Understand mental well-being.
“We choose to go the moon in this decade and do the other things, not because they are easy, but because they are hard…”
In 1962, in the sun drenched football stadium at Rice University, President Kennedy declared why the American people must pursue this great achievement. But the path to the Apollo 11 landing on the moon was far from smooth. A raging fire consumed all three astronauts of the first mission, Apollo 1. There were many reasons to scrap the program. Yet America pressed on to reach the lunar surface due to the ultimate resilience of an entire team following Kennedy’s call. We do things because they are hard.
In order to achieve such resilience in science, the PhD student must understand their own resilience. Are problems avoided because of failure’s sting? Do roadblocks bring the desire to avoid difficulties all together? It is critical to understand how stress affects personal decision making. A healthy mind underlies balanced processing of information. The student must be guided to recognize when their thinking is warped by stress, resulting in a lost desire to pursue difficult problems. The watchful gaze of the student’s committee is critical, but can be supplemented with mental health counseling focused on developing introspective thought. When such self-awareness is gained, resilience becomes a tangible trait to personally and actively increase. Hard problems are no longer fearsome, but glorious challenges.
Place failures in proper perspective
Great people fail, but understand the meaning of failure. Failure isn’t a worthless enterprise, a waste of time and resources. Far from it. Failure is the journey.

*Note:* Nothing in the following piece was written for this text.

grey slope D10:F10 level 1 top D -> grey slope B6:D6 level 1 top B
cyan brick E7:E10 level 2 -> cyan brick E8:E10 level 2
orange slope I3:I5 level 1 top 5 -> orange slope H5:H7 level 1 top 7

In order to develop resilience as a PhD student, it is important to understand what failure is. When an experiment fails, it is not a fatal loss. Negative data retains value. And failed experiments can be further optimized to better answer the chosen question. In the process of PhD training, negative results or outcomes must not be hidden away, but acknowledged by student, advisor, and committee as a critical part of scientific training. Once failures are defined as constructive parts of training, resilience to their sting becomes much easier to develop.
Build skills to create positive experiences
Some of the most resilient people on TV appear on Junior MasterChef, a culinary competition of children under the judgment of Chef Gordon Ramsay. He presents ingredients and a goal, and four-foot tall competitors bring him their completed dishes, some terminating in crying defeat under his carefully worded criticism. However the winners don’t break. They remain resilient to the criticism and create beautiful dishes that ultimately wow both Ramsay and audience. What sets these children apart? It’s both resilience to criticism and a mastery of cooking technique. These kid chefs are so skilled in their cooking finesse, that when a challenge comes this confidence sets them up for success.

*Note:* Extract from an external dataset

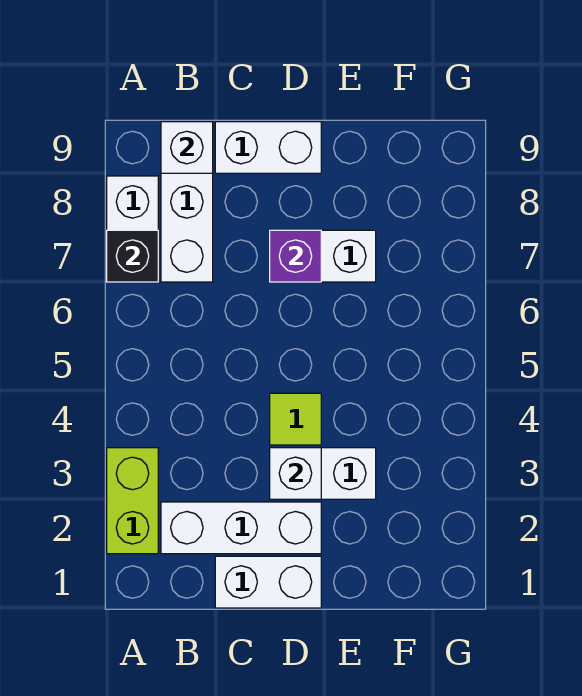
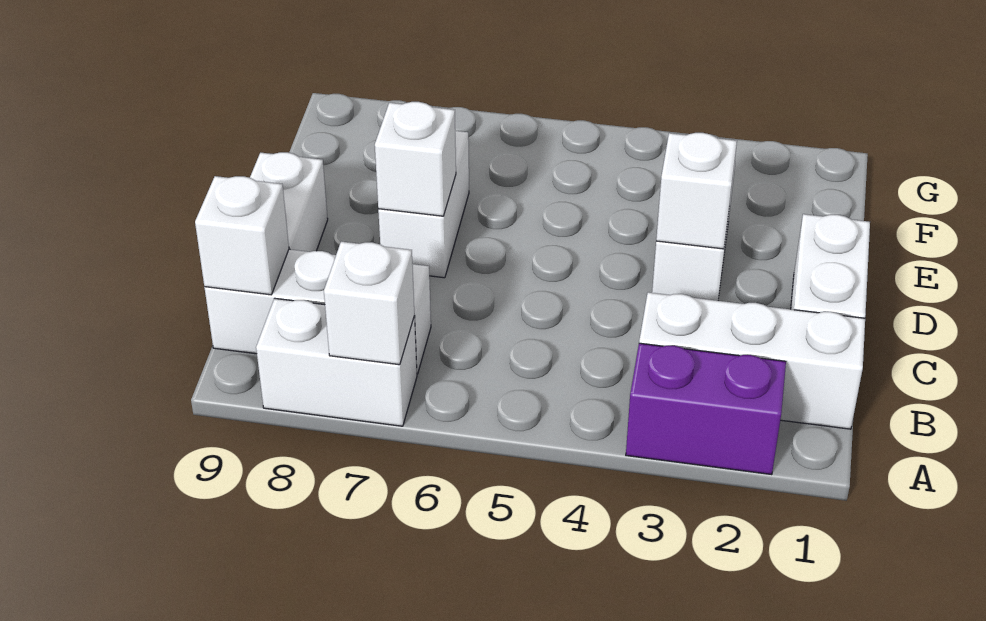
lime brick A2:A3 level 1 -> purple brick A2:A3 level 1
black brick A7 level 2 -> white brick A7 level 2
white brick B2:D2 level 1 -> white brick B1:B3 level 1
lime tile D4 level 1 -> none
purple brick D7 level 2 -> white brick D7 level 2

In the same way, the PhD student can be set up for scientific success by becoming a master in their chosen area of technique. If skills are mediocre, failures are sure to increase, to the point where the student gives up and quits. Resilience is hard to build when one is set up for failure. It is an important role of the student’s advisor and committee to critique student technique, because in its improvement lies the path to increased positive student experience. And mastery of technique brings certain confidence, because though an experiment may answer or negate a hypothesis, a clean result remains a beautiful thing.
Create supportive relationships
Neil Armstrong stepping onto the lunar service was a culmination of years of rigorous work. Thousands contributed so one man could take one small step. Science is a team sport. Without a supportive network of mentors and peers, problems become harder and resilience difficult to sustain.
It is easy as a PhD student to become intellectually isolated in pursuit of a project. This can and should be avoided. In order to gain resilience and pursue the hardest of problems, guidance is needed from those that have been there before. Opportunities to present work provide an outlet for constructive criticism and guidance. The selection and pairing of mentors outside the student-advisor relationship serves as a platform for dealing with failure. Support networks can be facilitated, but ultimately are an active process on the part of the student. Such relationships should be encouraged during graduate training to build the resilience to the failures and press to the successes.
Conclusion
Resilience is a trait able to be learned and developed by anyone. When scientific resilience is gained, hard problems can be pursued resulting in a fulfilling PhD training experience. A fulfilling scientific life requires resilience to separate one from the psychological weight of failure. And resilience not only gives the ability to think clear and true in science, but throughout the hard and difficult decisions that are guaranteed to appear during the human life. Developing resilience in science should be a major focus of graduate training.